みてねの開発組織はどんどんスケールしていますが、SREは6人でやれることが限られています。僕たちがボトルネックで開発が遅れるなんてことにならないよう、プラクティスの推進やナレッジシェアを進め、SREに依頼や相談をしなくても解決できる組織にしていきたいです。
あとは、引き続き心地良い開発体験も作っていきたいです。みてねのメンバーは作りたいもの、やりたいことのアイディアを豊富に持っています。その一つ一つを効率的に実現するために、ストレスが少なく、気持ちよく開発できる環境を作り上げたいです。
──さまざまな側面からみてねの開発組織を支え、強くしていきたいと。伊東さんはいかがでしょう?
伊東:笠原さんがよくおっしゃっているメッセージで、現在みてねを使っている子ども達が大人になった時、自分の子どもの頃の思い出を振り返ることができたら良いよね、といったニュアンスのものがあって。僕はそのメッセージにすごく共感しているので、そういう未来を創っていきたいと考えています。
現実的な視点では、事業の成功を阻害しないよう、インフラのコストを最小限に抑えつつ、快適なユーザー体験の提供を両立させていきたいです。難しい課題ではありますが、そこをいい塩梅で実現させるのが僕らの腕の見せどころかなと思います。

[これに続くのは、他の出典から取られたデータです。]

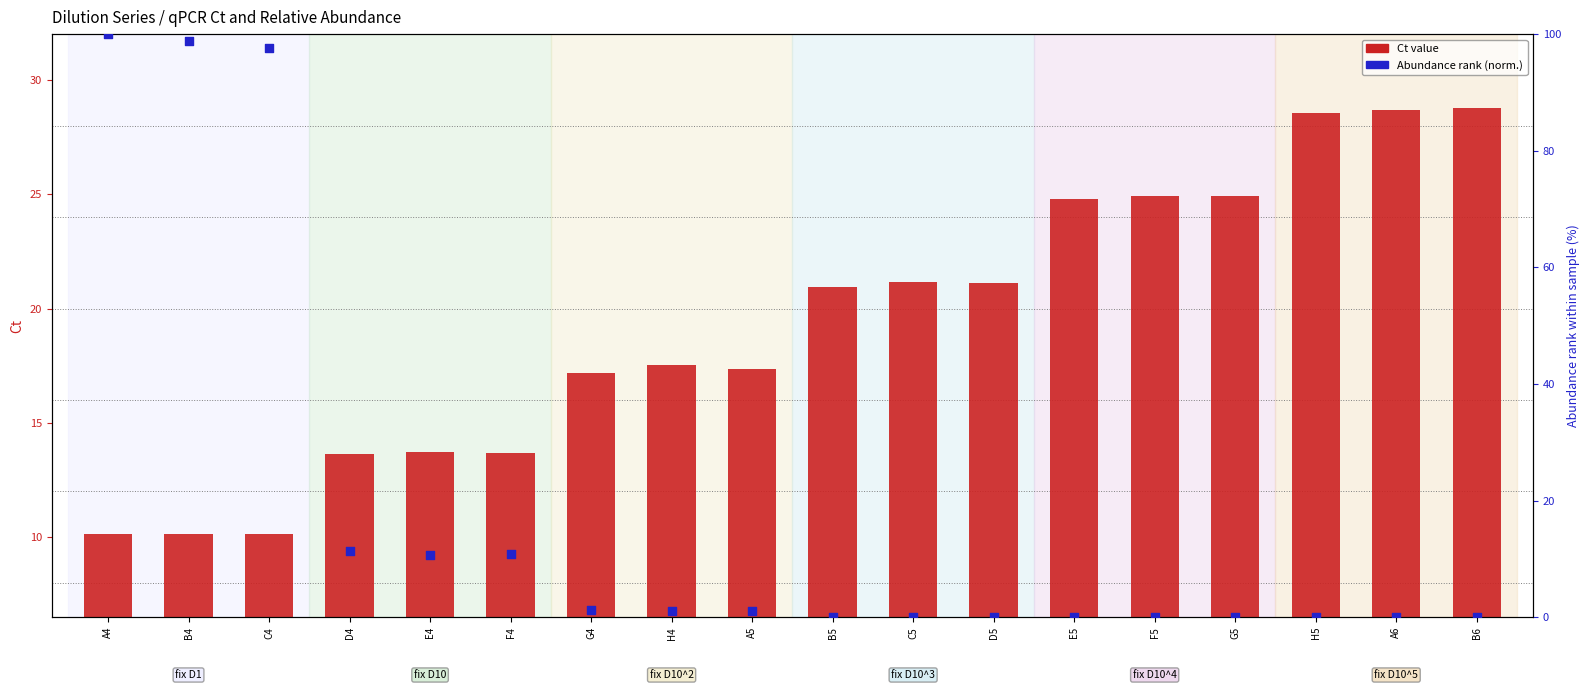

Which series has the largest total across all categories?

Ct value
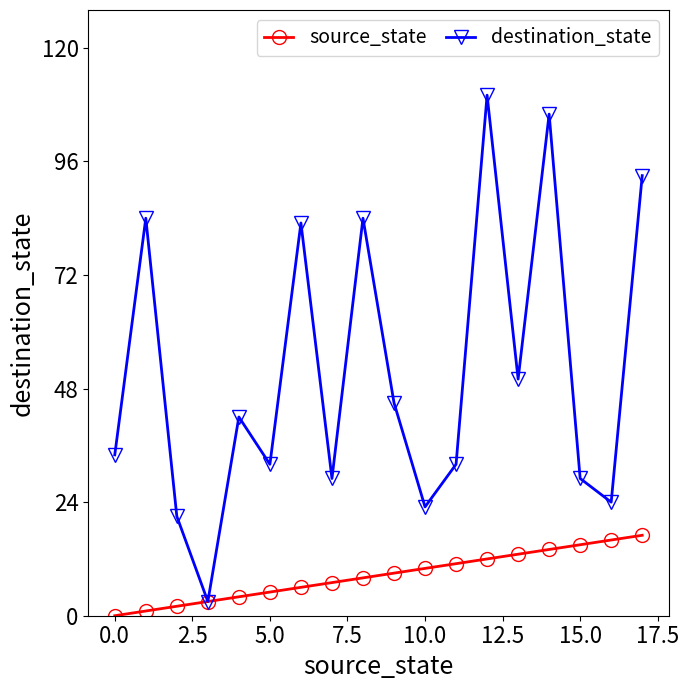

Does the chart have visible grid lines?

No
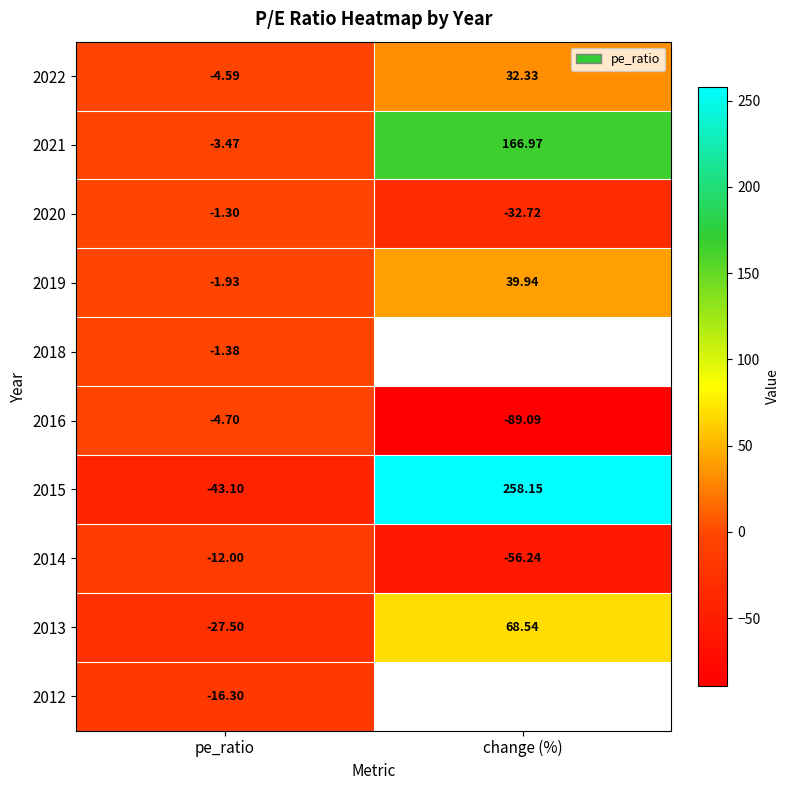

How many positive values does the 2019 series have?

1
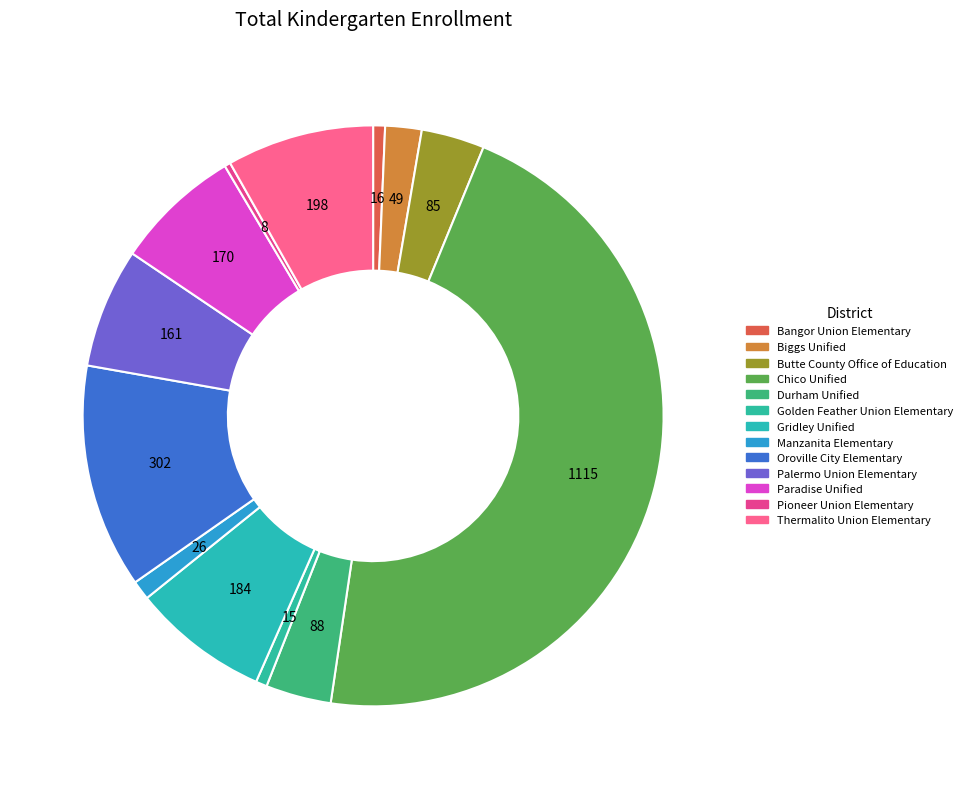

Rank the categories by value from lowest to highest.

Pioneer Union Elementary, Golden Feather Union Elementary, Bangor Union Elementary, Manzanita Elementary, Biggs Unified, Butte County Office of Education, Durham Unified, Palermo Union Elementary, Paradise Unified, Gridley Unified, Thermalito Union Elementary, Oroville City Elementary, Chico Unified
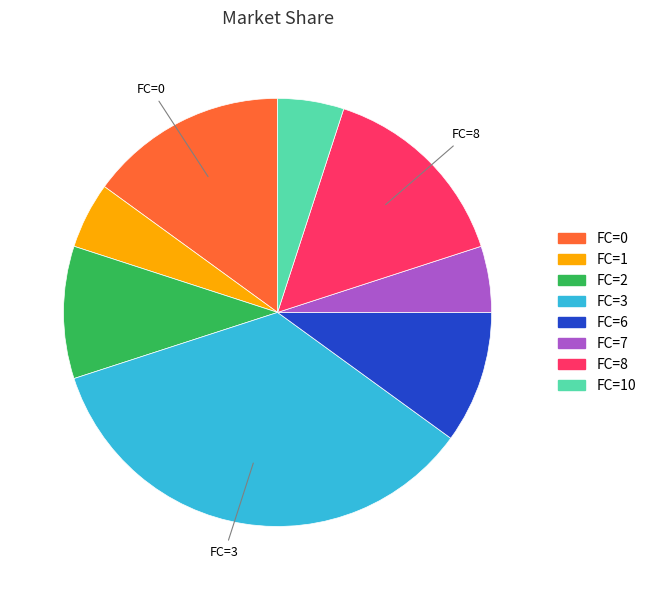

Is there any slice that represents more than half of the pie?

No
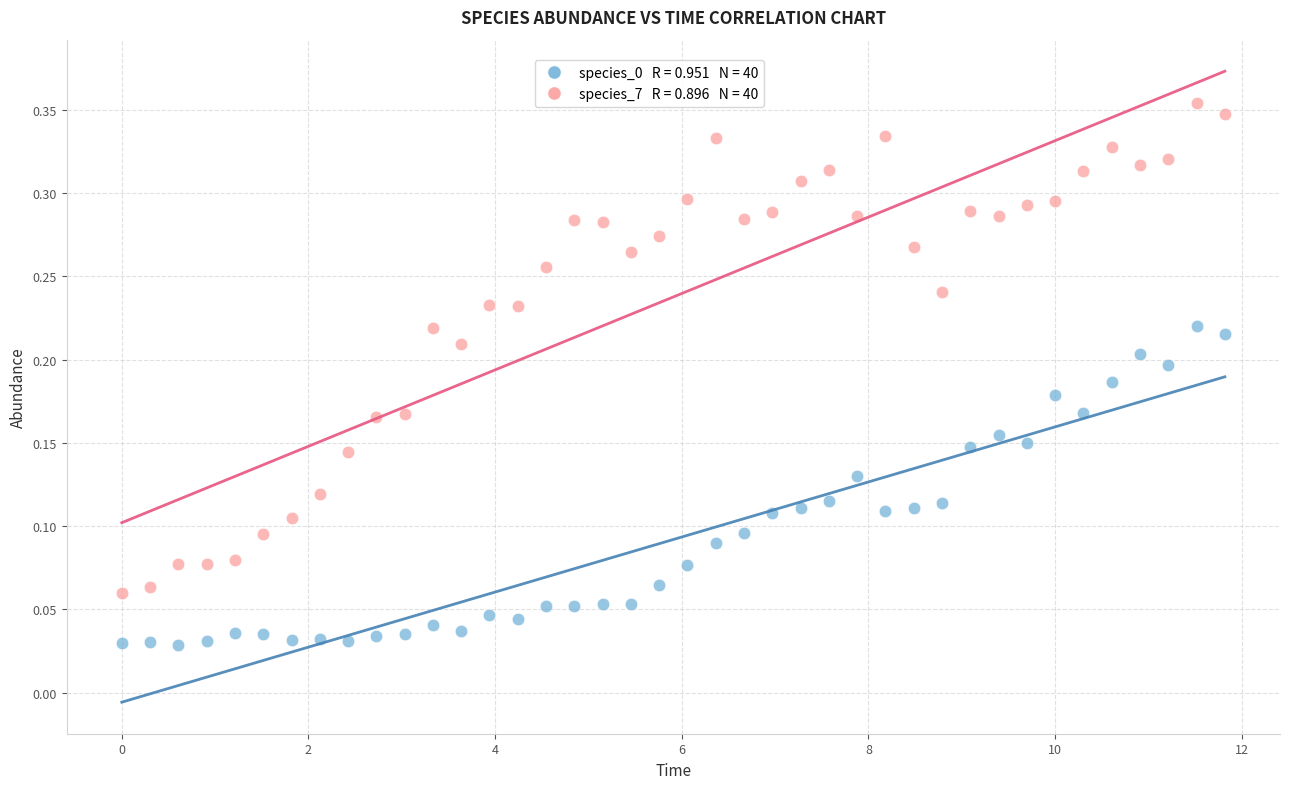

Across all data points, what is the range of X values (max minus min)?

11.8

──実家に帰って昔のアルバムを見るという行為が、みてねに置き換わる未来を想像すると面白いですね。
伊東:今の子どもたち世代でサービスが終了してしまうと、単なる写真・動画の共有サービスで終わってしまう気がしていて。さらにその先を目指したいという思いがあるので、コスト削減や負荷の増大といった課題と戦い続けていきたいですね。
──何世代にもわたって、みてねに家族の思い出が残っていくと考えるとワクワクしますね。ありがとうございました!